Leah ferma les yeux un bref instant. Elle n’osait imaginer la douleur des proches. Comment continuer à vivre sans avoir de réponses ? C’était sans doute ça le plus terrible : l’absence de certitudes. En cas de décès, de meurtre, de suicide, les familles récupéraient le corps pour l’enterrer et pouvaient faire leur deuil. Mais une disparition ?
— Leah ?
La voix inquiète d’Alice sorti la jeune femme de sa torpeur :
— Oui, hum…désolé. Je…je me disais que ça doit être affreux pour les familles.
— C’est certain. Ils espèrent bien sûr recevoir un jour de bonnes nouvelles mais après cinq ans, c’est compliqué de rester optimiste.
— Quelle est ta théorie au sujet de ces disparitions ? Tu crois qu’elles sont liées ? s’enquit Leah.
— Je pense que oui. Même si…ha je ne sais pas, c’est tellement étrange tout cela.
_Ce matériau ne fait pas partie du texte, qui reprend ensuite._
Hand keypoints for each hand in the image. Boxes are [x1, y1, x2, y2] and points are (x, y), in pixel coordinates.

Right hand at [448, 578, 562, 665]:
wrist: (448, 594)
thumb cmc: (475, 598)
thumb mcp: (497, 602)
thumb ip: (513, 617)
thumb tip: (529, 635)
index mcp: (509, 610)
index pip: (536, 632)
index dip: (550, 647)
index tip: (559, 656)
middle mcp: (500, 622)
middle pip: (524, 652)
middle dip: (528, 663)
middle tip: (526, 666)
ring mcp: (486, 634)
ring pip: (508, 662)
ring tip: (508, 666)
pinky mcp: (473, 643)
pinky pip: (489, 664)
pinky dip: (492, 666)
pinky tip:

Mary Odsey, Erika Callhoway et Brianna Masbrough se connaissaient mais les cinq autres ? Je ne trouve aucun lien entre elles. S’il n’y avait eu que des femmes de Bluebell Hill, peut-être que l’enquête aurait évolué plus vite. À moins que les deux touristes soient des victimes collatérales.
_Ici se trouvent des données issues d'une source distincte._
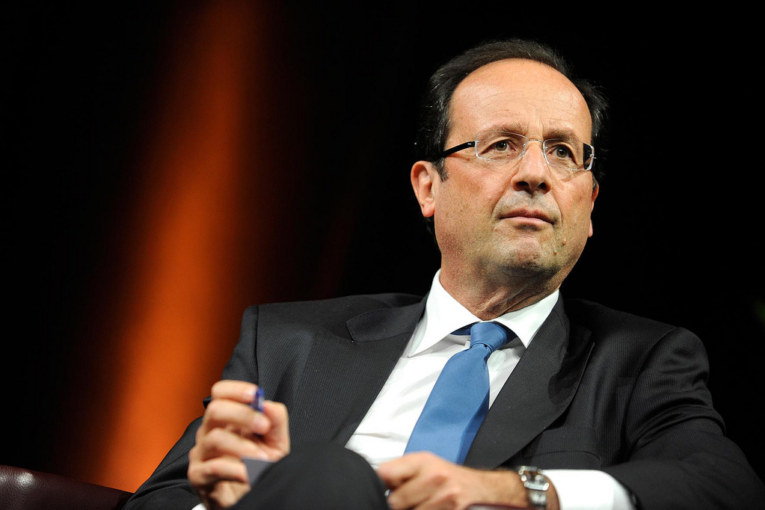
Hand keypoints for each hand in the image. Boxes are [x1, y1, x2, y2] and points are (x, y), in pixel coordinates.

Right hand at [188, 380, 289, 508]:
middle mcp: (209, 432)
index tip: (254, 394)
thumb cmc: (259, 467)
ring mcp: (201, 453)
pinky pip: (214, 467)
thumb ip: (276, 421)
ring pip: (215, 438)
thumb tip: (268, 405)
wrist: (252, 496)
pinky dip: (237, 470)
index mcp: (227, 419)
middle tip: (263, 426)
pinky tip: (250, 475)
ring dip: (243, 446)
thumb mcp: (276, 442)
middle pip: (215, 410)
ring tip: (261, 459)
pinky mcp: (198, 476)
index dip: (235, 389)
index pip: (220, 393)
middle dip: (242, 414)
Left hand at [378, 452, 556, 509]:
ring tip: (421, 505)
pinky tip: (431, 509)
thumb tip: (375, 483)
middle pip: (394, 501)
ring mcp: (445, 499)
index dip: (381, 485)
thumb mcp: (427, 466)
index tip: (384, 490)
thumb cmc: (452, 478)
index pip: (385, 474)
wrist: (487, 490)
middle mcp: (435, 478)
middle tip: (408, 502)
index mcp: (423, 462)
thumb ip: (401, 472)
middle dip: (396, 504)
— Du genre au mauvais endroit au mauvais moment ?
— Possible oui, admit Alice.
— Et où se situe Ashleigh Wadhurst ?
— Alors ça, je n’en ai aucune idée. Peut-être que ce n’est pas lié aux autres disparitions. Mais ce dont je suis certaine, c’est que les prochaines semaines seront loin d’être réjouissantes.
Les deux jeunes femmes passèrent le reste de la soirée à discuter de sujets plus légers. Cependant l’ambiance restait tendue. Et lorsqu’Alice rentra chez elle, Leah resta sur le pas de sa porte pour s’assurer qu’il n’arrivait rien de fâcheux à son amie.